*** Block opens ***

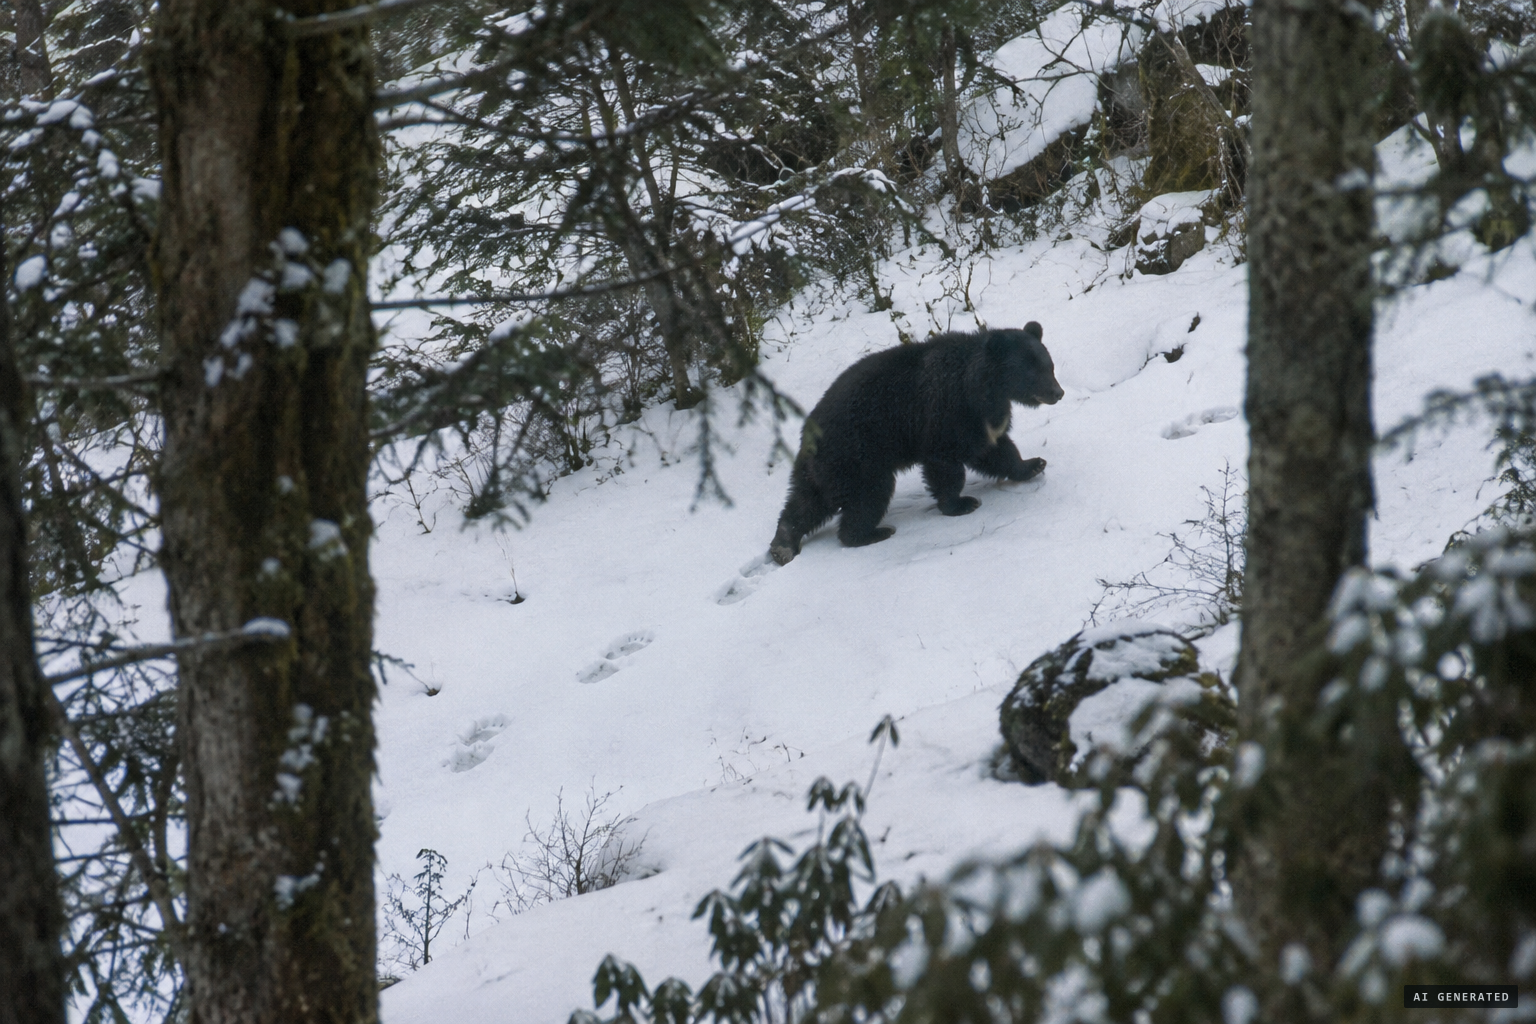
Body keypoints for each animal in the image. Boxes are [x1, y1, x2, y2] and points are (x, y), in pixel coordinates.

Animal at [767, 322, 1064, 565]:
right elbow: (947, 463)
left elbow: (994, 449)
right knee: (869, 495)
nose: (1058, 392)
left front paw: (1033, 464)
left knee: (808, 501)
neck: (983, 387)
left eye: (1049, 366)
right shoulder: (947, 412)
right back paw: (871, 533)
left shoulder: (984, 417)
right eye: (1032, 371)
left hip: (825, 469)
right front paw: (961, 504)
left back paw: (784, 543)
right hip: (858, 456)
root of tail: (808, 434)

*** Block closes ***
*** Block opens ***

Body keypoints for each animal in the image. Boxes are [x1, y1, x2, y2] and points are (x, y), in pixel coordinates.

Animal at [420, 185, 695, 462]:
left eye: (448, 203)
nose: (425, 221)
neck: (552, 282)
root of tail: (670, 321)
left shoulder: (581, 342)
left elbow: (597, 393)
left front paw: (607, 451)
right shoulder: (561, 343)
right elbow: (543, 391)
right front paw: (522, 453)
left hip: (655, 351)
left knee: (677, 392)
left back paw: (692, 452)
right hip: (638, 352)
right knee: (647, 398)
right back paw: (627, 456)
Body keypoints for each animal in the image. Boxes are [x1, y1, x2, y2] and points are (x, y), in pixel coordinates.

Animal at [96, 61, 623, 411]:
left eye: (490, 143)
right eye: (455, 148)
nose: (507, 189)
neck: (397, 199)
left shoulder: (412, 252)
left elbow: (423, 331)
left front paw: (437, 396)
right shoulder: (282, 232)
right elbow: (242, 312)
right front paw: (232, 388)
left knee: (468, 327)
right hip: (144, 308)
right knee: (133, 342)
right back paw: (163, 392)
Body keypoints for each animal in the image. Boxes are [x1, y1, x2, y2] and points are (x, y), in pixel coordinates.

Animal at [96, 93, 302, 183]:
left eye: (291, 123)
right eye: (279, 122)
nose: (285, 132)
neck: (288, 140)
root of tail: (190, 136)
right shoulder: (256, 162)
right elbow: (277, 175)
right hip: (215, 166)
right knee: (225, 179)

*** Block closes ***

■ **Directions for this task**: Nothing should appear in the answer except the lines above from the line with "left hip: (825, 469)" through the line with "root of tail: (808, 434)", both included, written out exactly.

■ **Task answer**:
left hip: (825, 469)
right front paw: (961, 504)
left back paw: (784, 543)
right hip: (858, 456)
root of tail: (808, 434)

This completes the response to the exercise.